### [Set exercise]
Pick up the forum thread about mailing a ring in a padlocked box and keep writing it from its last sentence.

### [Text block]
++++++
What you really need is a trusted "padlock authority" that can verify the authenticity of your padlocks...


I don't know, why would someone steal a padlock unless it was attached to a box? Maybe so, though.


The wording of the problem is "anything sent through the mail will be stolen unless it is enclosed in a padlocked box".


Jan constructs an enormous box around the entire country of Kleptopia, and places his own padlock on it from the inside. Then he mails the ring with no additional security measures.

The problem is fatally flawed by not explicitly stating that boxes locked with padlocks are also not stolen, despite not being enclosed in a padlocked box.


Jan takes a normal box and locks it. He declares the space enclosed by the box to be the "outside," and the world to be "inside."
++++++
A run of records:
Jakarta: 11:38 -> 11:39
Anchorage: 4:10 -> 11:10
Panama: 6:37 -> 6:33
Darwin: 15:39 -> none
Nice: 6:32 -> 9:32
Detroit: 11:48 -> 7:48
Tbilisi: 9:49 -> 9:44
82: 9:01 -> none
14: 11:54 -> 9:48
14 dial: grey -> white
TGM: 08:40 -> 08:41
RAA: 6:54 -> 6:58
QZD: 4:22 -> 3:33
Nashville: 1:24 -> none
++++++
### [Reply]
Unfortunately, the mail thieves declare "outside" to be the volume in conformal space on the side of the boundary definition that contains the point at infinity, and "inside" to be the volume that does not, and thus steal the ring.


Those jerks, they're always one step ahead.


Of course the point at infinity had been stolen some time ago, and its whereabouts are currently unknown.


> anything sent through the mail will be stolen unless it is enclosed in a padlocked box

If someone stole the padlocked box then they would necessarily also steal whatever's inside. Therefore (non-empty) padlocked boxes are safe to mail.


Aha!

Then you put a tiny corundum crystal inside a tiny padlocked box, and permanently affix it to the ring. (Or perhaps the ring has a lockable box portion.) Now the ring cannot be stolen without also stealing an object that is inside a padlocked box. Safe to mail.


If not steal, can definitely make a copy of the key :)


I collect riddles like these! Here are a few of them.

Numbered Hats

A warden places a hat on the head of each of 100 prisoners, each with a random number from 1 to 100. There may be duplicates. Each prisoner can see everybody's hat but their own. Each prisoner then guesses their own number; if any guess correctly, they all go free. The group may not communicate in any way during the trial, but may strategize beforehand. What strategy has the best chance of success?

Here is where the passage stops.